▶ [Prompt]: Carry the forum thread on replacing "$name" in a C++ string further, starting right after its last sentence.

▶ [Document excerpt]:
With C++11 you can use std::regex like so:

    std::string string("hello $name");
    string = std::regex_replace(string, std::regex("\\$name"), "Somename");

The double backslash is required for escaping an escape character.

  • I'm pretty sure std::regex_replace doesn't accept Qt's string. – BartoszKP Jul 23 '15 at 19:06
  • 1
    You are right. As it happens QString provides a replace method which accepts a QRexExp, allowing to use Qt's own stuff. But I think The current answer could be corrected by replacing string with string.toStdString(). – Tom Jul 24 '15 at 22:36
  • 1
    Or just by changing String to std::string, because the question is not related to Qt. Please consider doing that - I'll gladly upvote your answer afterwards. – BartoszKP Jul 25 '15 at 10:07
  • 4
    Raw string allows to write R"(\$name)" instead of "\\$name". – Jarod42 Jul 22 '16 at 12:30
  • This deserves much more visiblity – rmobis Feb 1 at 4:03
18

std::string has a replace method, is that what you are looking for?

You could try:

s.replace(s.find("$name"), sizeof("$name") - 1, "Somename");

I haven't tried myself, just read the documentation on find() and replace().

▶ [Raw data]:
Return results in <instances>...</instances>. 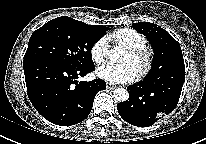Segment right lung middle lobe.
I'll use <instances>...</instances> for the list:
<instances>
[{"mask_svg":"<svg viewBox=\"0 0 206 144\" xmlns=\"http://www.w3.org/2000/svg\"><path fill=\"white\" fill-rule=\"evenodd\" d=\"M108 29L67 16L55 18L34 31L23 61L48 60L71 68L93 65L91 49Z\"/></svg>","mask_w":206,"mask_h":144,"instance_id":"1","label":"right lung middle lobe"}]
</instances>
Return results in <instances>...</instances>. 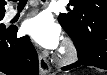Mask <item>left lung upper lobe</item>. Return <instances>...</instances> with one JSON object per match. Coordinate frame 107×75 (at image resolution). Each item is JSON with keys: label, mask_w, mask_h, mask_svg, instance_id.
<instances>
[{"label": "left lung upper lobe", "mask_w": 107, "mask_h": 75, "mask_svg": "<svg viewBox=\"0 0 107 75\" xmlns=\"http://www.w3.org/2000/svg\"><path fill=\"white\" fill-rule=\"evenodd\" d=\"M68 5L72 10L68 14L61 13L58 21L72 38L78 58H85L93 50L88 39L90 31L100 22L107 26V0H70Z\"/></svg>", "instance_id": "left-lung-upper-lobe-1"}]
</instances>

▶ [Answer for the task]:
  • From what I can see the std::string replace method doesn't take two strings as I would like. – Tom Leese Aug 5 '10 at 19:10
  • 1
    This doesnt work for me. sizeof should be replaced by string("Somename").size()-1 – TimZaman Apr 10 '14 at 8:34
  • @TimZaman: That puzzles me, the documentation clearly states you can initialize from a C-style string. – S.C. Madsen Apr 10 '14 at 18:26
  • 3
    the 2nd argument should be the length of "$name" (instead of the length of "Somename"), shouldn't it? – Daniel Kiss Jan 13 '16 at 19:56
8

To have the new string returned use this:

std::string ReplaceString(std::string subject, const std::string& search,
                          const std::string& replace) {
    size_t pos = 0;
    while ((pos = subject.find(search, pos)) != std::string::npos) {
         subject.replace(pos, search.length(), replace);
         pos += replace.length();
    }
    return subject;
}

If you need performance, here is an optimized function that modifies the input string, it does not create a copy of the string:

void ReplaceStringInPlace(std::string& subject, const std::string& search,
                          const std::string& replace) {
    size_t pos = 0;
    while ((pos = subject.find(search, pos)) != std::string::npos) {
         subject.replace(pos, search.length(), replace);
         pos += replace.length();
    }
}

Tests:

std::string input = "abc abc def";
std::cout << "Input string: " << input << std::endl;

std::cout << "ReplaceString() return value: " 
          << ReplaceString(input, "bc", "!!") << std::endl;
std::cout << "ReplaceString() input string not modified: " 
          << input << std::endl;

ReplaceStringInPlace(input, "bc", "??");
std::cout << "ReplaceStringInPlace() input string modified: "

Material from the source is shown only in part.